Apart from the pictures, please restate every entry below exactly.

┏━━

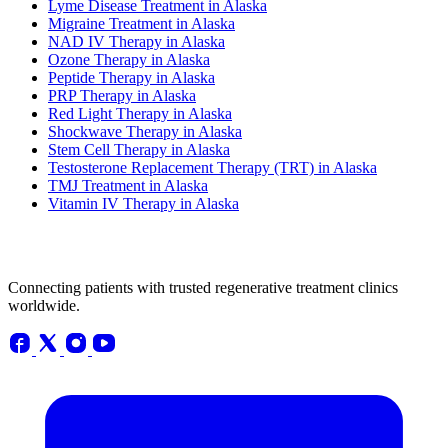
Lyme Disease Treatment in Alaska
Migraine Treatment in Alaska
NAD IV Therapy in Alaska
Ozone Therapy in Alaska
Peptide Therapy in Alaska
PRP Therapy in Alaska
Red Light Therapy in Alaska
Shockwave Therapy in Alaska
Stem Cell Therapy in Alaska
Testosterone Replacement Therapy (TRT) in Alaska
TMJ Treatment in Alaska
Vitamin IV Therapy in Alaska
Connecting patients with trusted regenerative treatment clinics
worldwide.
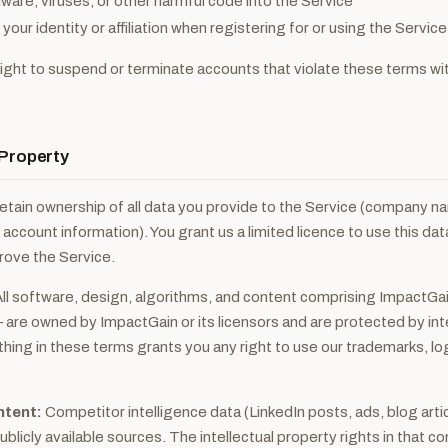
ware, viruses, or other harmful code into the Service
our identity or affiliation when registering for or using the Service
ight to suspend or terminate accounts that violate these terms wit
l Property
etain ownership of all data you provide to the Service (company n
 account information). You grant us a limited licence to use this dat
rove the Service.
ll software, design, algorithms, and content comprising ImpactGa
 are owned by ImpactGain or its licensors and are protected by int
thing in these terms grants you any right to use our trademarks, lo
ntent:
Competitor intelligence data (LinkedIn posts, ads, blog articl
blicly available sources. The intellectual property rights in that c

┗━━

#### Solution to this problem:
Lyme Disease Treatment in Alaska
Migraine Treatment in Alaska
NAD IV Therapy in Alaska
Ozone Therapy in Alaska
Peptide Therapy in Alaska
PRP Therapy in Alaska
Red Light Therapy in Alaska
Shockwave Therapy in Alaska
Stem Cell Therapy in Alaska
Testosterone Replacement Therapy (TRT) in Alaska
TMJ Treatment in Alaska
Vitamin IV Therapy in Alaska
Connecting patients with trusted regenerative treatment clinics
worldwide.
ware, viruses, or other harmful code into the Service
our identity or affiliation when registering for or using the Service
ight to suspend or terminate accounts that violate these terms wit
l Property
etain ownership of all data you provide to the Service (company n
 account information). You grant us a limited licence to use this dat
rove the Service.
ll software, design, algorithms, and content comprising ImpactGa
 are owned by ImpactGain or its licensors and are protected by int
thing in these terms grants you any right to use our trademarks, lo
ntent:
Competitor intelligence data (LinkedIn posts, ads, blog articl
blicly available sources. The intellectual property rights in that c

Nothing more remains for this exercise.